After months of market turmoil, Greece’s government succumbed to reality and asked for a $60 billion bailout from its Eurozone compatriots and the International Monetary Fund. The rescue, once it is finalized, will likely calm markets for a while, since it will at the very least ensure Greece won’t default on its massive pile of sovereign debt in the short term.
I’d like to be the bearer of good tidings (for a change) and declare the Greek debt crisis officially over. But unfortunately I can’t. Greece is far from out of the danger zone. And for that matter, neither is the entire Eurozone. The Greek debacle is raising some serious questions about the future of Europe’s monetary union, questions, I fear, the Europeans aren’t really prepared to answer.
First, Greece’s immediate future looks ugly. IMF bailouts are not an automatic fix. I covered the Asian financial crisis of 1997 in Seoul, South Korea, and the IMF package set in place for that country only calmed markets for a few days before they resumed their downward spiral. Simply having the IMF around wasn’t enough to convince international investors and bankers that Korea was a safe place to invest money. Greece’s circumstances are different – Korea was facing a financial crisis, not a sovereign debt crisis — but the point is the same. Investors had to be convinced that (1) the international community was really, truly backing Korea’s solvency and (2) that Korea was willing to make the necessary reforms to rebuild its economy.
Unfortunately Greece and the Eurozone still have some major confidence-building left to do. The Europeans have so far shown only a grudging willingness to step in and help Greece, and public sentiment in countries such as Germany is clearly dead set against bailing Greece out. I’m guessing that investors will remain nervous until they’re absolutely certain bailout funds aren’t going to get bogged down in a European political quagmire.
There’s likely even less confidence that Athens can fix up its own fiscal mess. The IMF is likely to impose some pretty harsh conditions on Greece – steep budget cuts and other economic reforms — in return for its bailout cash. If Athens can’t meet those requirements, the money will stop flowing, and the default crisis starts all over again. With the degree of economic pain the IMF conditions are likely to cause, and the vociferous opposition to any austerity package in Greece, it is still very unclear if Athens can put itself on a long-term path to health, even with IMF backing.
But what worries me even more is that the Europeans don’t seem to be asking the really hard questions, about why Greece got into such trouble, and what Greece’s problems tell us about the entire single-currency experiment itself. Monetary union was supposed to bring strength and stability to Europe, to help the region compete with the U.S. and a rising Asia. It was supposed to boost investment and help the poorer members benefit from greater integration with the rest of Europe. But now that Greece has gone begging to the IMF, we have to ask: Is monetary union delivering what it was promoted to do? And if not, why not?

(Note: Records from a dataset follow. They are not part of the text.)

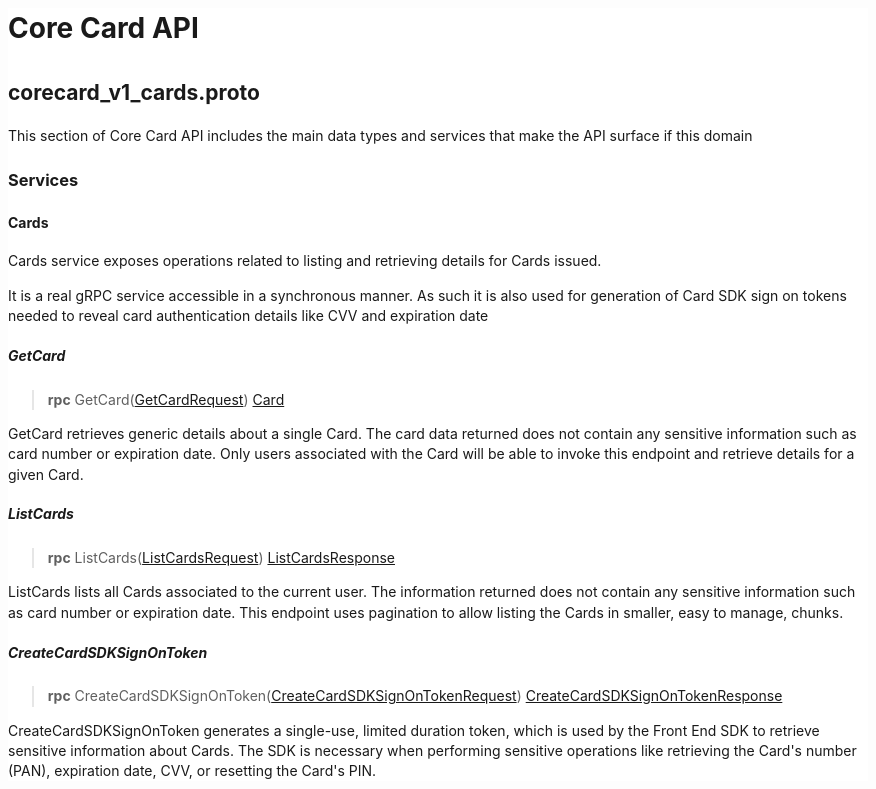 # Core Card API
<a name="top"></a>



<a name="corecard_v1_cards.proto"></a>

## corecard_v1_cards.proto
This section of Core Card API includes the main data types and services that make the API surface if this domain


### Services

<a name="thebaasco.tenant.corecard.v1.Cards"></a>

#### Cards
Cards service exposes operations related to listing and retrieving details for Cards issued.

It is a real gRPC service accessible in a synchronous manner.
As such it is also used for generation of Card SDK sign on tokens needed to reveal card authentication details
like CVV and expiration date

##### GetCard

> **rpc** GetCard([GetCardRequest](#thebaasco.tenant.corecard.v1.GetCardRequest))
    [Card](#thebaasco.tenant.corecard.v1.Card)

GetCard retrieves generic details about a single Card. The card data returned does not contain any sensitive information such as card number or expiration date. 
Only users associated with the Card will be able to invoke this endpoint and retrieve details for a given Card.

##### ListCards

> **rpc** ListCards([ListCardsRequest](#thebaasco.tenant.corecard.v1.ListCardsRequest))
    [ListCardsResponse](#thebaasco.tenant.corecard.v1.ListCardsResponse)

ListCards lists all Cards associated to the current user. The information returned does not contain any sensitive information such as card number or expiration date.
This endpoint uses pagination to allow listing the Cards in smaller, easy to manage, chunks.

##### CreateCardSDKSignOnToken

> **rpc** CreateCardSDKSignOnToken([CreateCardSDKSignOnTokenRequest](#thebaasco.tenant.corecard.v1.CreateCardSDKSignOnTokenRequest))
    [CreateCardSDKSignOnTokenResponse](#thebaasco.tenant.corecard.v1.CreateCardSDKSignOnTokenResponse)

CreateCardSDKSignOnToken generates a single-use, limited duration token, which is used by the Front End SDK to retrieve sensitive information about Cards.
The SDK is necessary when performing sensitive operations like retrieving the Card's number (PAN), expiration date, CVV, or resetting the Card's PIN.

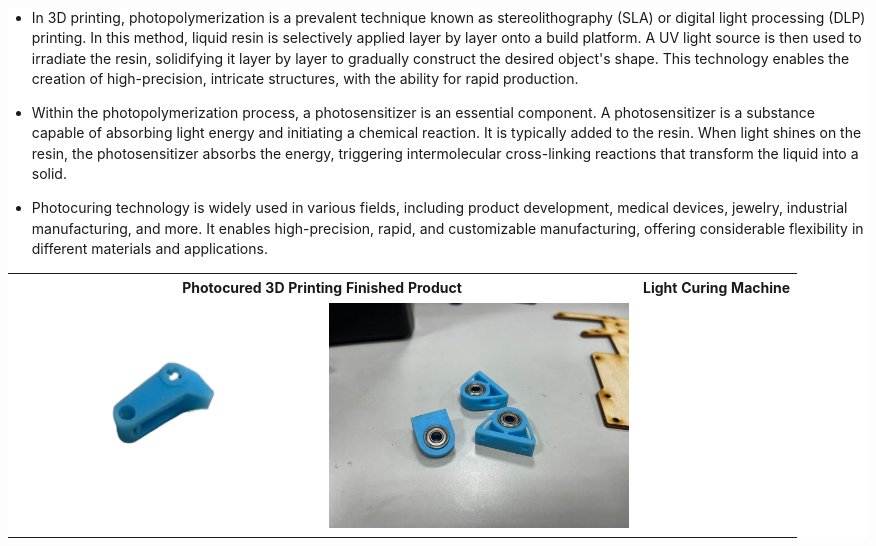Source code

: - In 3D printing, photopolymerization is a prevalent technique known as stereolithography (SLA) or digital light processing (DLP) printing. In this method, liquid resin is selectively applied layer by layer onto a build platform. A UV light source is then used to irradiate the resin, solidifying it layer by layer to gradually construct the desired object's shape. This technology enables the creation of high-precision, intricate structures, with the ability for rapid production.

- Within the photopolymerization process, a photosensitizer is an essential component. A photosensitizer is a substance capable of absorbing light energy and initiating a chemical reaction. It is typically added to the resin. When light shines on the resin, the photosensitizer absorbs the energy, triggering intermolecular cross-linking reactions that transform the liquid into a solid.

- Photocuring technology is widely used in various fields, including product development, medical devices, jewelry, industrial manufacturing, and more. It enables high-precision, rapid, and customizable manufacturing, offering considerable flexibility in different materials and applications.

<div align="center">
<table>
<tr align="center">
<th colspan="2">Photocured 3D Printing Finished Product</th>
<th>Light Curing Machine</th>
<tr align="center">
<td><img src="./img/light_curing.png" width="300" alt=" logo"></td>
<td><img src="./img/photoprinting3.jpg" width="300" alt=" logo"></td>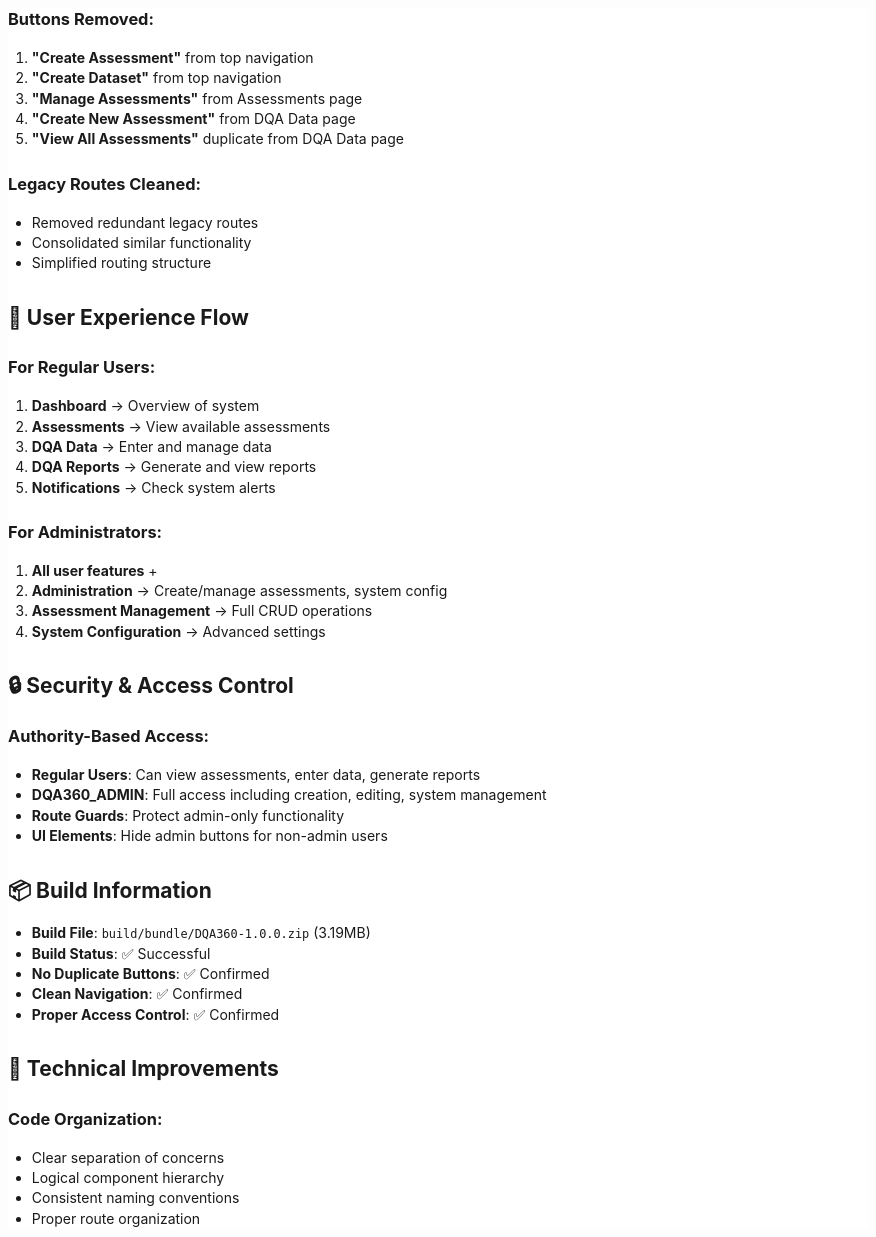 ### **Buttons Removed:**
1. **"Create Assessment"** from top navigation
2. **"Create Dataset"** from top navigation  
3. **"Manage Assessments"** from Assessments page
4. **"Create New Assessment"** from DQA Data page
5. **"View All Assessments"** duplicate from DQA Data page

### **Legacy Routes Cleaned:**
- Removed redundant legacy routes
- Consolidated similar functionality
- Simplified routing structure

## 🎯 **User Experience Flow**

### **For Regular Users:**
1. **Dashboard** → Overview of system
2. **Assessments** → View available assessments
3. **DQA Data** → Enter and manage data
4. **DQA Reports** → Generate and view reports
5. **Notifications** → Check system alerts

### **For Administrators:**
1. **All user features** +
2. **Administration** → Create/manage assessments, system config
3. **Assessment Management** → Full CRUD operations
4. **System Configuration** → Advanced settings

## 🔒 **Security & Access Control**

### **Authority-Based Access:**
- **Regular Users**: Can view assessments, enter data, generate reports
- **DQA360_ADMIN**: Full access including creation, editing, system management
- **Route Guards**: Protect admin-only functionality
- **UI Elements**: Hide admin buttons for non-admin users

## 📦 **Build Information**
- **Build File**: `build/bundle/DQA360-1.0.0.zip` (3.19MB)
- **Build Status**: ✅ Successful
- **No Duplicate Buttons**: ✅ Confirmed
- **Clean Navigation**: ✅ Confirmed
- **Proper Access Control**: ✅ Confirmed

## 🔧 **Technical Improvements**

### **Code Organization:**
- Clear separation of concerns
- Logical component hierarchy
- Consistent naming conventions
- Proper route organization
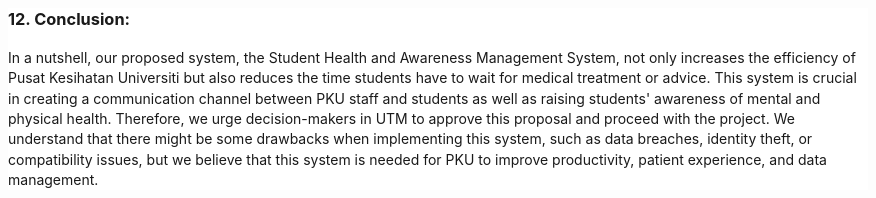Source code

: 
### 12. Conclusion:
In a nutshell, our proposed system, the Student Health and Awareness Management System, not only increases the efficiency of Pusat Kesihatan Universiti but also reduces the time students have to wait for medical treatment or advice. This system is crucial in creating a communication channel between PKU staff and students as well as raising students' awareness of mental and physical health. Therefore, we urge decision-makers in UTM to approve this proposal and proceed with the project. We understand that there might be some drawbacks when implementing this system, such as data breaches, identity theft, or compatibility issues, but we believe that this system is needed for PKU to improve productivity, patient experience, and data management.

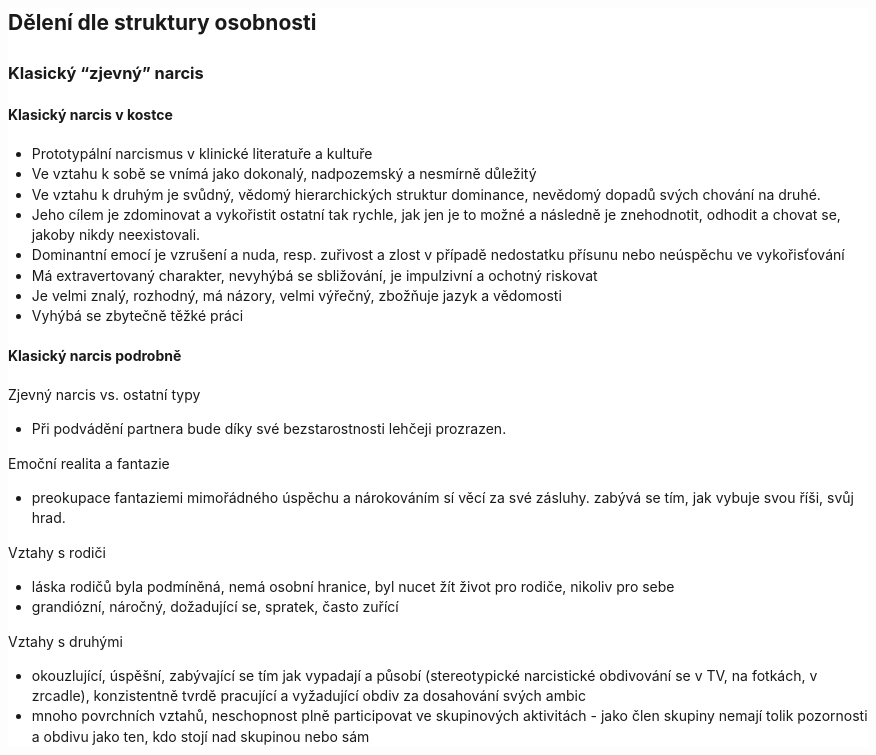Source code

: ## <span class="c11">Dělení dle struktury osobnosti</span>

### <span class="c0">Klasický “zjevný” narcis</span>

#### <span class="c16">Klasický narcis v kostce</span>

  - <span class="c3">Prototypální narcismus v klinické literatuře a
    kultuře</span>
  - <span class="c3">Ve vztahu k sobě se vnímá jako dokonalý,
    nadpozemský a nesmírně důležitý</span>
  - <span class="c3">Ve vztahu k druhým je svůdný, vědomý hierarchických
    struktur dominance, nevědomý dopadů svých chování na druhé.</span>
  - <span class="c3">Jeho cílem je zdominovat a vykořistit ostatní tak
    rychle, jak jen je to možné a následně je znehodnotit, odhodit a
    chovat se, jakoby nikdy neexistovali.</span>
  - <span class="c3">Dominantní emocí je vzrušení a nuda, resp. zuřivost
    a zlost v případě nedostatku přísunu nebo neúspěchu ve
    vykořisťování</span>
  - <span class="c3">Má extravertovaný charakter, nevyhýbá se
    sbližování, je impulzivní a ochotný riskovat</span>
  - <span class="c3">Je velmi znalý, rozhodný, má názory, velmi výřečný,
    zbožňuje jazyk a vědomosti</span>
  - <span class="c3">Vyhýbá se zbytečně těžké práci</span>

#### <span class="c16">Klasický narcis podrobně</span>

<span class="c6">Zjevný narcis vs. ostatní typy</span>

  - <span>Při podvádění partnera bude díky své bezstarostnosti lehčeji
    prozrazen.</span>

<span class="c3"></span>

<span class="c19">Emoční realita a fantazie</span>

  - <span class="c3">preokupace fantaziemi mimořádného úspěchu a
    nárokováním sí věcí za své zásluhy. zabývá se tím, jak vybuje svou
    říši, svůj hrad.</span>

<span class="c3"></span>

<span class="c6">Vztahy s rodiči</span>

  - <span class="c3">láska rodičů byla podmíněná, nemá osobní hranice,
    byl nucet žít život pro rodiče, nikoliv pro sebe</span>
  - <span class="c3">grandiózní, náročný, dožadující se, spratek, často
    zuřící</span>

<span class="c6"></span>

<span class="c19">Vztahy s druhými</span>

  - <span class="c3">okouzlující, úspěšní, zabývající se tím jak
    vypadají a působí (stereotypické narcistické obdivování se v TV, na
    fotkách, v zrcadle), konzistentně tvrdě pracující a vyžadující obdiv
    za dosahování svých ambic</span>
  - <span class="c3">mnoho povrchních vztahů, neschopnost plně
    participovat ve skupinových aktivitách - jako člen skupiny nemají
    tolik pozornosti a obdivu jako ten, kdo stojí nad skupinou nebo
    sám</span>
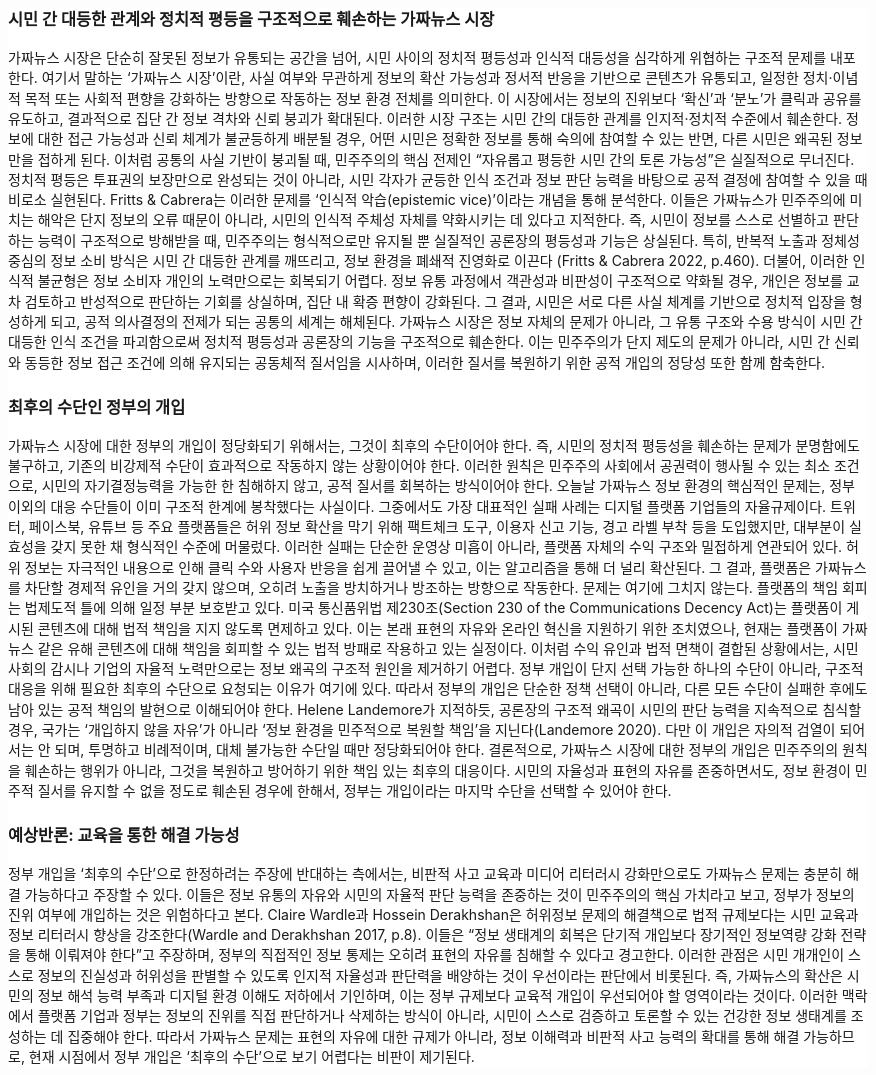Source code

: 
### 시민 간 대등한 관계와 정치적 평등을 구조적으로 훼손하는 가짜뉴스 시장

가짜뉴스 시장은 단순히 잘못된 정보가 유통되는 공간을 넘어, 시민 사이의 정치적 평등성과 인식적 대등성을 심각하게 위협하는 구조적 문제를 내포한다. 여기서 말하는 ‘가짜뉴스 시장’이란, 사실 여부와 무관하게 정보의 확산 가능성과 정서적 반응을 기반으로 콘텐츠가 유통되고, 일정한 정치·이념적 목적 또는 사회적 편향을 강화하는 방향으로 작동하는 정보 환경 전체를 의미한다. 이 시장에서는 정보의 진위보다 ‘확신’과 ‘분노’가 클릭과 공유를 유도하고, 결과적으로 집단 간 정보 격차와 신뢰 붕괴가 확대된다.
이러한 시장 구조는 시민 간의 대등한 관계를 인지적·정치적 수준에서 훼손한다. 정보에 대한 접근 가능성과 신뢰 체계가 불균등하게 배분될 경우, 어떤 시민은 정확한 정보를 통해 숙의에 참여할 수 있는 반면, 다른 시민은 왜곡된 정보만을 접하게 된다. 이처럼 공통의 사실 기반이 붕괴될 때, 민주주의의 핵심 전제인 “자유롭고 평등한 시민 간의 토론 가능성”은 실질적으로 무너진다. 정치적 평등은 투표권의 보장만으로 완성되는 것이 아니라, 시민 각자가 균등한 인식 조건과 정보 판단 능력을 바탕으로 공적 결정에 참여할 수 있을 때 비로소 실현된다.
Fritts & Cabrera는 이러한 문제를 ‘인식적 악습(epistemic vice)’이라는 개념을 통해 분석한다. 이들은 가짜뉴스가 민주주의에 미치는 해악은 단지 정보의 오류 때문이 아니라, 시민의 인식적 주체성 자체를 약화시키는 데 있다고 지적한다. 즉, 시민이 정보를 스스로 선별하고 판단하는 능력이 구조적으로 방해받을 때, 민주주의는 형식적으로만 유지될 뿐 실질적인 공론장의 평등성과 기능은 상실된다. 특히, 반복적 노출과 정체성 중심의 정보 소비 방식은 시민 간 대등한 관계를 깨뜨리고, 정보 환경을 폐쇄적 진영화로 이끈다 (Fritts & Cabrera 2022, p.460).
더불어, 이러한 인식적 불균형은 정보 소비자 개인의 노력만으로는 회복되기 어렵다. 정보 유통 과정에서 객관성과 비판성이 구조적으로 약화될 경우, 개인은 정보를 교차 검토하고 반성적으로 판단하는 기회를 상실하며, 집단 내 확증 편향이 강화된다. 그 결과, 시민은 서로 다른 사실 체계를 기반으로 정치적 입장을 형성하게 되고, 공적 의사결정의 전제가 되는 공통의 세계는 해체된다. 
가짜뉴스 시장은 정보 자체의 문제가 아니라, 그 유통 구조와 수용 방식이 시민 간 대등한 인식 조건을 파괴함으로써 정치적 평등성과 공론장의 기능을 구조적으로 훼손한다. 이는 민주주의가 단지 제도의 문제가 아니라, 시민 간 신뢰와 동등한 정보 접근 조건에 의해 유지되는 공동체적 질서임을 시사하며, 이러한 질서를 복원하기 위한 공적 개입의 정당성 또한 함께 함축한다.

### 최후의 수단인 정부의 개입

가짜뉴스 시장에 대한 정부의 개입이 정당화되기 위해서는, 그것이 최후의 수단이어야 한다. 즉, 시민의 정치적 평등성을 훼손하는 문제가 분명함에도 불구하고, 기존의 비강제적 수단이 효과적으로 작동하지 않는 상황이어야 한다. 이러한 원칙은 민주주의 사회에서 공권력이 행사될 수 있는 최소 조건으로, 시민의 자기결정능력을 가능한 한 침해하지 않고, 공적 질서를 회복하는 방식이어야 한다.
오늘날 가짜뉴스 정보 환경의 핵심적인 문제는, 정부 이외의 대응 수단들이 이미 구조적 한계에 봉착했다는 사실이다. 그중에서도 가장 대표적인 실패 사례는 디지털 플랫폼 기업들의 자율규제이다. 트위터, 페이스북, 유튜브 등 주요 플랫폼들은 허위 정보 확산을 막기 위해 팩트체크 도구, 이용자 신고 기능, 경고 라벨 부착 등을 도입했지만, 대부분이 실효성을 갖지 못한 채 형식적인 수준에 머물렀다.
이러한 실패는 단순한 운영상 미흡이 아니라, 플랫폼 자체의 수익 구조와 밀접하게 연관되어 있다. 허위 정보는 자극적인 내용으로 인해 클릭 수와 사용자 반응을 쉽게 끌어낼 수 있고, 이는 알고리즘을 통해 더 널리 확산된다. 그 결과, 플랫폼은 가짜뉴스를 차단할 경제적 유인을 거의 갖지 않으며, 오히려 노출을 방치하거나 방조하는 방향으로 작동한다.
문제는 여기에 그치지 않는다. 플랫폼의 책임 회피는 법제도적 틀에 의해 일정 부분 보호받고 있다. 미국 통신품위법 제230조(Section 230 of the Communications Decency Act)는 플랫폼이 게시된 콘텐츠에 대해 법적 책임을 지지 않도록 면제하고 있다. 이는 본래 표현의 자유와 온라인 혁신을 지원하기 위한 조치였으나, 현재는 플랫폼이 가짜뉴스 같은 유해 콘텐츠에 대해 책임을 회피할 수 있는 법적 방패로 작용하고 있는 실정이다. 이처럼 수익 유인과 법적 면책이 결합된 상황에서는, 시민 사회의 감시나 기업의 자율적 노력만으로는 정보 왜곡의 구조적 원인을 제거하기 어렵다. 정부 개입이 단지 선택 가능한 하나의 수단이 아니라, 구조적 대응을 위해 필요한 최후의 수단으로 요청되는 이유가 여기에 있다.
따라서 정부의 개입은 단순한 정책 선택이 아니라, 다른 모든 수단이 실패한 후에도 남아 있는 공적 책임의 발현으로 이해되어야 한다. Helene Landemore가 지적하듯, 공론장의 구조적 왜곡이 시민의 판단 능력을 지속적으로 침식할 경우, 국가는 ‘개입하지 않을 자유’가 아니라 ‘정보 환경을 민주적으로 복원할 책임’을 지닌다(Landemore 2020). 다만 이 개입은 자의적 검열이 되어서는 안 되며, 투명하고 비례적이며, 대체 불가능한 수단일 때만 정당화되어야 한다.
결론적으로, 가짜뉴스 시장에 대한 정부의 개입은 민주주의의 원칙을 훼손하는 행위가 아니라, 그것을 복원하고 방어하기 위한 책임 있는 최후의 대응이다. 시민의 자율성과 표현의 자유를 존중하면서도, 정보 환경이 민주적 질서를 유지할 수 없을 정도로 훼손된 경우에 한해서, 정부는 개입이라는 마지막 수단을 선택할 수 있어야 한다.


### 예상반론: 교육을 통한 해결 가능성

정부 개입을 ‘최후의 수단’으로 한정하려는 주장에 반대하는 측에서는, 비판적 사고 교육과 미디어 리터러시 강화만으로도 가짜뉴스 문제는 충분히 해결 가능하다고 주장할 수 있다. 이들은 정보 유통의 자유와 시민의 자율적 판단 능력을 존중하는 것이 민주주의의 핵심 가치라고 보고, 정부가 정보의 진위 여부에 개입하는 것은 위험하다고 본다.
Claire Wardle과 Hossein Derakhshan은 허위정보 문제의 해결책으로 법적 규제보다는 시민 교육과 정보 리터러시 향상을 강조한다(Wardle and Derakhshan 2017, p.8). 이들은 “정보 생태계의 회복은 단기적 개입보다 장기적인 정보역량 강화 전략을 통해 이뤄져야 한다”고 주장하며, 정부의 직접적인 정보 통제는 오히려 표현의 자유를 침해할 수 있다고 경고한다.
이러한 관점은 시민 개개인이 스스로 정보의 진실성과 허위성을 판별할 수 있도록 인지적 자율성과 판단력을 배양하는 것이 우선이라는 판단에서 비롯된다. 즉, 가짜뉴스의 확산은 시민의 정보 해석 능력 부족과 디지털 환경 이해도 저하에서 기인하며, 이는 정부 규제보다 교육적 개입이 우선되어야 할 영역이라는 것이다.
이러한 맥락에서 플랫폼 기업과 정부는 정보의 진위를 직접 판단하거나 삭제하는 방식이 아니라, 시민이 스스로 검증하고 토론할 수 있는 건강한 정보 생태계를 조성하는 데 집중해야 한다. 따라서 가짜뉴스 문제는 표현의 자유에 대한 규제가 아니라, 정보 이해력과 비판적 사고 능력의 확대를 통해 해결 가능하므로, 현재 시점에서 정부 개입은 ‘최후의 수단’으로 보기 어렵다는 비판이 제기된다.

Of course, it’s easy to blame Greece for its own problems, that Athens financially mismanaged its affairs and created its own debt bomb. But at the same time, there are two Eurozones emerging, one with stronger economies (Germany, France), the other with a bunch of debt-ridden basket cases (Greece, Spain, Portugal). There is simply too much disparity between Eurozone countries. You have a Netherlands with unemployment at around 4% sharing the same currency with Spain, which has a jobless rate at 19%. While countries like Greece run large current account deficits, others, such as Germany, run big surpluses. Some parts of the Eurozone are just not as competitive as others, and being part of the Eurozone isn’t helping them become more competitive.
The steps being taken to solve the Greek crisis today are not in any way changing that bigger picture. Despite the lessons that should have been learned from the Greek debacle, there’s no movement towards dealing with the Eurozone’s weaker members in any fundamental way. Clearly there is a need for the Eurozone nations to get together and start proactively handling the debt problems of other members to avoid more Greek-style meltdowns in the future. But even more, what Greece, Spain, Portugal and others need isn’t bailout money from the rest of Europe, but the investment and jobs that would create healthier economic growth, increase tax revenue and take pressure off government budgets. What the Eurozone needs is a more comprehensive effort to encourage richer European nations to invest in and support the poorer ones. Until something like that happens, the Eurozone will remain unstable.